State Key Laboratory of Tribology in Advanced Equipment, Department of Mechanical Engineering, Tsinghua University, 100084, Beijing, China.
Beijing Key Lab of Precision/Ultra-precision Manufacturing Equipments and Control, Department of Mechanical Engineering, Tsinghua University, 100084, Beijing, China.
Nat Commun. 2024 Mar 18;15(1):2423. doi: 10.1038/s41467-024-46662-5.
Inertial Measurement Unit-based methods have great potential in capturing motion in large-scale and complex environments with many people. Sparse Inertial Measurement Unit-based methods have more research value due to their simplicity and flexibility. However, improving the computational efficiency and reducing latency in such methods are challenging. In this paper, we propose Fast Inertial Poser, which is a full body motion estimation deep neural network based on 6 inertial measurement units considering body parameters. We design a network architecture based on recurrent neural networks according to the kinematics tree. This method introduces human body shape information by the causality of observations and eliminates the dependence on future frames. During the estimation of joint positions, the upper body and lower body are estimated using separate network modules independently. Then the joint rotation is obtained through a well-designed single-frame kinematics inverse solver. Experiments show that the method can greatly improve the inference speed and reduce the latency while ensuring the reconstruction accuracy compared with previous methods. Fast Inertial Poser runs at 65 fps with 15 ms latency on an embedded computer, demonstrating the efficiency of the model.

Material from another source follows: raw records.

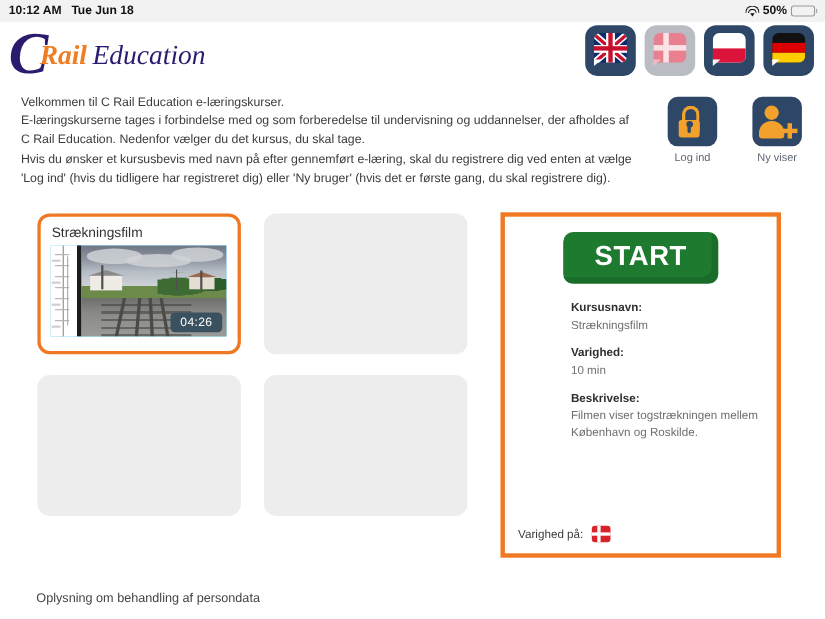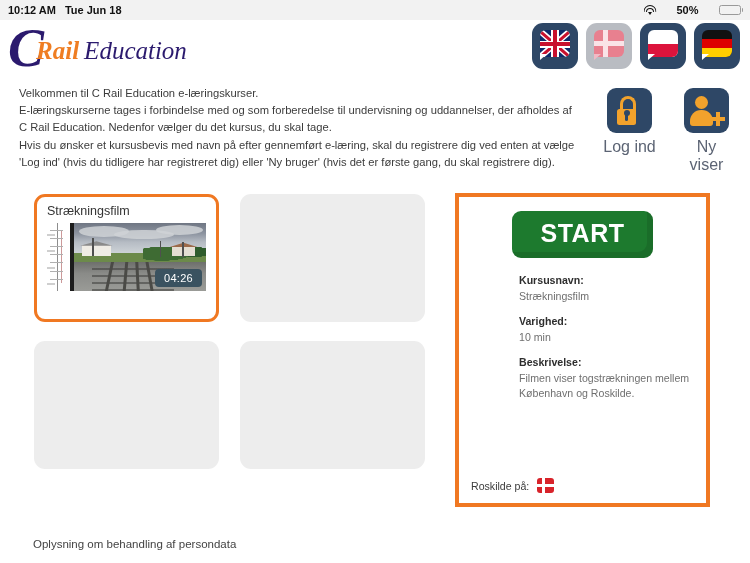--- a/index.html
+++ b/index.html
@@ -13,21 +13,21 @@
   }
 
   
   .statusbar{
     position:absolute;left:0;top:0;width:750px;height:20px;
     background:#f2f2f2;
     display:flex;align-items:center;
     font-size:11px;color:#111;font-weight:bold;
   }
   .sb-left{position:absolute;left:8px;display:flex;gap:9px;align-items:center;}
-  .sb-right{position:absolute;right:7px;display:flex;gap:20px;align-items:center;}
+  .sb-right{position:absolute;right:7px;display:flex;gap:3px;align-items:center;}
   .wifi-icon{display:inline-block;width:13px;height:10px;position:relative;}
   .wifi-icon i{position:absolute;border:1.4px solid #111;border-bottom:none;
     border-radius:50% 50% 0 0 / 100% 100% 0 0;left:50%;transform:translateX(-50%);}
   .wifi-icon i.a{width:11px;height:5.5px;top:0;}
   .wifi-icon i.b{width:6px;height:3px;top:3px;}
   .wifi-icon i.c{width:0;height:0;top:7px;border:none;
     border-left:2px solid transparent;border-right:2px solid transparent;
     border-top:3px solid #111;border-radius:0;}
   .battery{display:inline-flex;align-items:center;}
   .batt-body{width:22px;height:10px;border:1px solid #9a9a9a;border-radius:2.5px;
@@ -111,21 +111,21 @@
   }
   .intro p{margin:0;}
 
   
   .acctbar{position:absolute;right:16px;top:88px;display:flex;gap:22px;}
   .acct{width:55px;text-align:center;cursor:pointer;}
   .acct-ico{
     width:45px;height:45px;border-radius:9px;background:#2e4766;margin:0 auto;
     position:relative;overflow:hidden;
   }
-  .acct-lbl{font-size:16px;color:#5c6474;margin-top:5px;}
+  .acct-lbl{font-size:10px;color:#5c6474;margin-top:5px;}
   
   .lock-shackle{
     position:absolute;left:13px;top:8px;width:16px;height:15px;
     border:3.4px solid #f2a22c;border-bottom:none;
     border-radius:9px 9px 0 0;box-sizing:border-box;
   }
   .lock-shackle:after{
     content:"";position:absolute;right:-3.4px;bottom:-9px;width:3.4px;height:9px;background:#f2a22c;
   }
   .lock-body{
@@ -153,21 +153,21 @@
     width:185px;height:128px;border-radius:11px;background:#ededed;
     box-sizing:border-box;display:inline-block;vertical-align:top;cursor:pointer;
   }
   .card.sel{
     background:#ffffff;border:3px solid #f07822;padding:7px 9px;
   }
   .card.spacer{margin-left:17px;}
   .row2{margin-top:19px;}
   .card-title{font-size:12.5px;color:#333;margin:0 0 5px 1px;}
   .thumb{
-    position:relative;width:160px;height:68px;overflow:hidden;background:#7dd3fc;
+    position:relative;width:160px;height:83px;overflow:hidden;background:#7dd3fc;
   }
   .thumb-schem{
     position:absolute;left:0;top:0;width:24px;height:100%;background:#fff;
   }
   .thumb-schem .vline{position:absolute;left:11px;top:0;width:1px;height:100%;background:#8d8d8d;}
   .thumb-schem .vline2{position:absolute;left:15px;top:12%;width:1px;height:76%;background:#c99;}
   .thumb-schem .tick{position:absolute;left:4px;width:13px;height:1px;background:#b0b0b0;}
   .thumb-schem .lbl{position:absolute;left:1px;width:8px;height:2px;background:#cfcfcf;}
   .thumb-bar{position:absolute;left:24px;top:0;width:4px;height:100%;background:#1c1c1c;}
   .photo{position:absolute;left:28px;top:0;right:0;bottom:0;overflow:hidden;}
@@ -402,21 +402,21 @@
   <div class="field">
     <div class="f-label">Varighed:</div>
     <div class="f-value">10 min</div>
   </div>
   <div class="field">
     <div class="f-label">Beskrivelse:</div>
     <div class="f-value">Filmen viser togstrækningen mellem København og Roskilde.</div>
   </div>
 
   <div class="offered">
-    <span class="offered-lbl">Roskilde på:</span>
+    <span class="offered-lbl">Varighed på:</span>
     <span class="dkflag-sm">
         <span class="v"></span>
         <span class="h"></span>
       </span>
   </div>
 </div>
 
 <div class="footer">Oplysning om behandling af persondata</div>
 
 </body></html>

基于惯性测量单元的方法在捕捉大型复杂环境中多人运动方面具有很大的潜力。由于其简单性和灵活性,稀疏惯性测量单元方法具有更多的研究价值。然而,提高此类方法的计算效率和降低延迟是具有挑战性的。在本文中,我们提出了 Fast Inertial Poser,这是一种基于 6 个惯性测量单元的全身运动估计深度神经网络,考虑了身体参数。我们根据运动学树设计了一种基于递归神经网络的网络架构。该方法通过观察的因果关系引入人体形状信息,消除了对未来帧的依赖。在关节位置估计过程中,上身和下身使用独立的网络模块分别进行估计。然后通过精心设计的单帧运动学逆解算器获得关节旋转。实验表明,与以前的方法相比,该方法在保证重建精度的同时,可以大大提高推断速度并降低延迟。Fast Inertial Poser 在嵌入式计算机上以 65 fps 的速度运行,延迟为 15 ms,证明了该模型的效率。